### Document extract
____

How Sustainable is China's Growth?

Peter is a member of The Motley Fool Blog Network -- entries represent the personal opinion of the blogger and are not formally edited.

Lost in all of the discussion about China’s rise to the top of the economic mountain has been the sustainability of said rise.  In looking over history we see periods of hundreds of years where a particular society or nation dominates the global economy of the time:  the British in the 17th through early 20th centuries, the U.S. for the past century are the two most recent examples.  So, while anyone can look at the capital shifts that are happening right now and see the direction is clearly towards China and away from New York, what is not as clear is how long that shift will last and will it necessarily be so unilateral. 

China’s one child policy has created fertility rate and, consequently, a demographic profile that is not conducive to a sustained economic empire.  The current fertility rate is 1.56 children per family and its population is due to peak in 2026 with a rising proportion of its population moving out of the workforce.   Population demographics are a powerful factor in how capital is deployed in a society.  I am not suggesting that all societies with the same age histogram respond to the situation the same. That would be nonsensical. 

China’s Options

What I am suggesting is that this will be a stressor on China’s long-term economic projections and necessitate a response.  If China’s total labor costs rise due to shifts in their demographics then makes perfect sense that they would expand their trade to source their needs from countries with better population demographics. 

Enter China’s neighbors.  Moreover, look at the headlines, or at least behind the major ones emanating from the West, which show quite clearly that China is making massive investments in their neighbors to the South as well as their populations are migrating north into Russia (Market Vectors Russia ETF, AMEX:RSX) and Mongolia.  Russians are moving out of Siberia, since the Soviet Union no longer mandates that they live there.  Mongolia is one of, if not the, fastest growing economy in the world as it opens up its vast mineral and energy resources to mobilization.  It overtook Australia as China’s largest supplier of coal in 2011 and is doing so at one-third the price. 

To me, though, it is the investments and expanded trade between the ASEAN nations, set to become China’s largest trading partner by 2015 and the ‘birth’ of the Asian Economic Community, that indicates China’s governmental and business leaders understand the situation and are laying the groundwork to mitigate the effects of their aging population.

____

### What you need to do
A - Answer these questions using the article on China's growth:
(i) What fertility rate does it give for China?
(ii) In what year is China's population expected to peak?
(iii) Which country did Mongolia overtake in 2011 as China's largest coal supplier?
B - List every four-digit year that appears in the article on China's growth, in the order they occur.
C - Pick up the article on the sustainability of China's growth right after its final sentence and keep writing it.
The data that comes after this article has no connection to it.

### Entries drawn from a collection
____

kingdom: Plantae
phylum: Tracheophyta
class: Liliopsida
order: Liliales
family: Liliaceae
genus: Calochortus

____

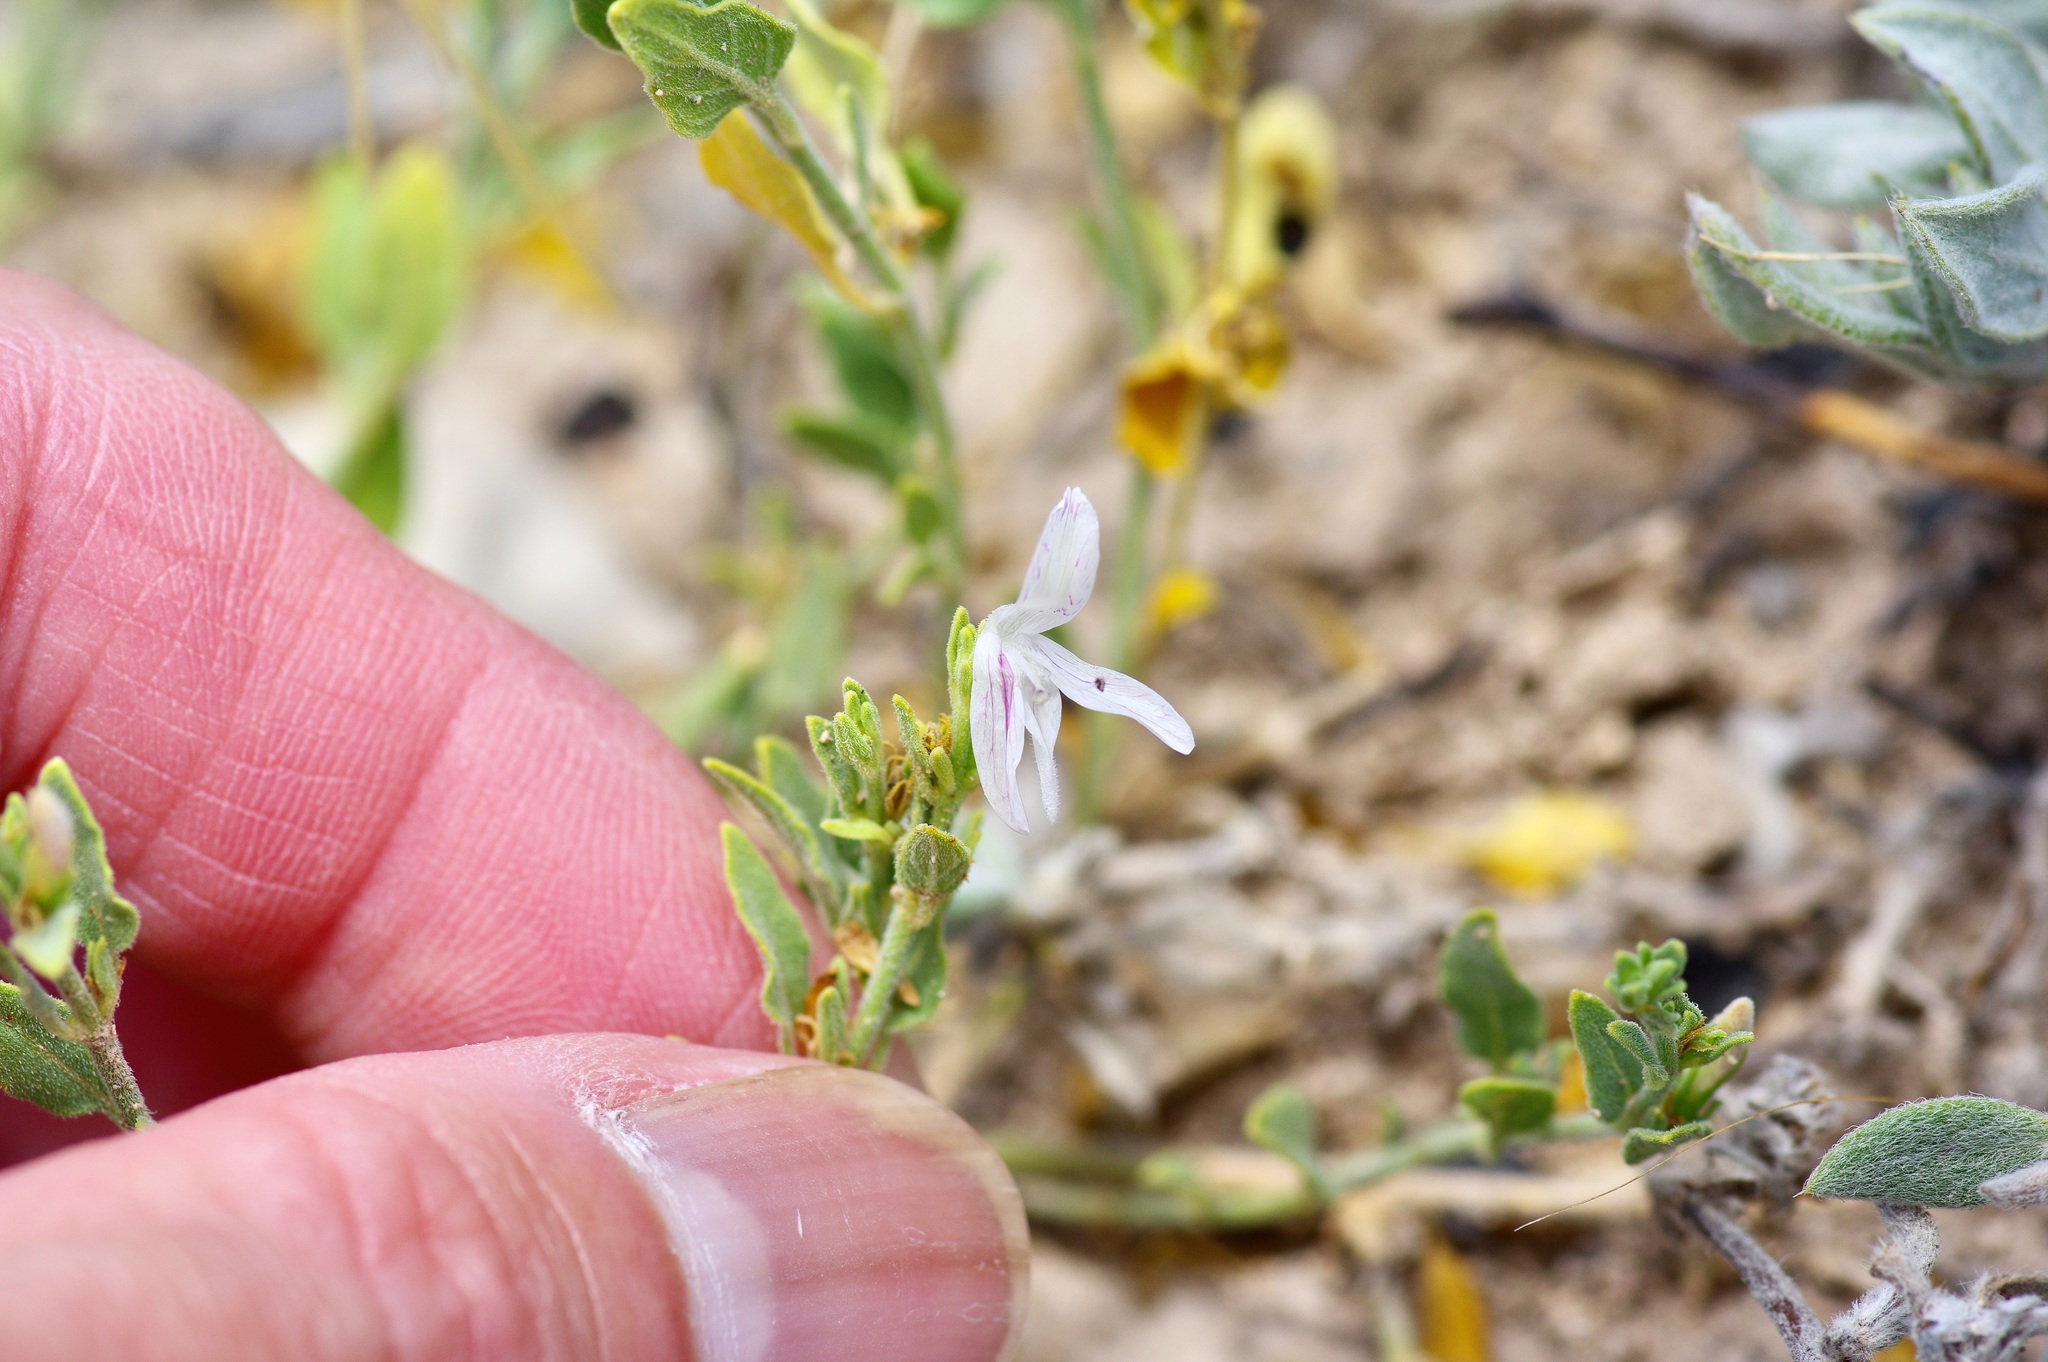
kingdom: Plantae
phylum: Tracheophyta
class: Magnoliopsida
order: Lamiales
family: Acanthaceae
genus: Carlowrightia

____

### Replies
A -
(i) 1.56 children per family
(ii) 2026
(iii) Australia

B - 2026, 2011, 2015

C -
What China is Doing

Currently ASEAN ranks third in total trade with China, having surpassed Japan in 2011 with $362.2 billion.  This was a 24% increase over 2010.  The current goal is for that number to rise to $500 billion by 2015 and the current trend makes it likely that number will be easily surpassed by then.  Currently the E.U. is China’s leading trading partner at $567.2 billion, followed by the U.S. at 446.6 billion. 

The rate of change of these numbers should further underscore this point.  In the first quarter of 2012 trade between China and the E.U. increased 2.6% but with ASEAN jumped 9.2%. 

Vietnam, Cambodia and Myanmar all have extremely favorable population demographics, comprising a total population of 160 million people.  China’s FDI into their southern neighbors has skyrocketed.  Myanmar has seen $13 billion in investment between 2008 and 2011, including $1 billion in a 2000 km oil and gas pipeline system that would link the Bay of Bengal with the city of Kunming.  Investment into Cambodia in 2011 was $1.19 billion, which more than 8% of GDP.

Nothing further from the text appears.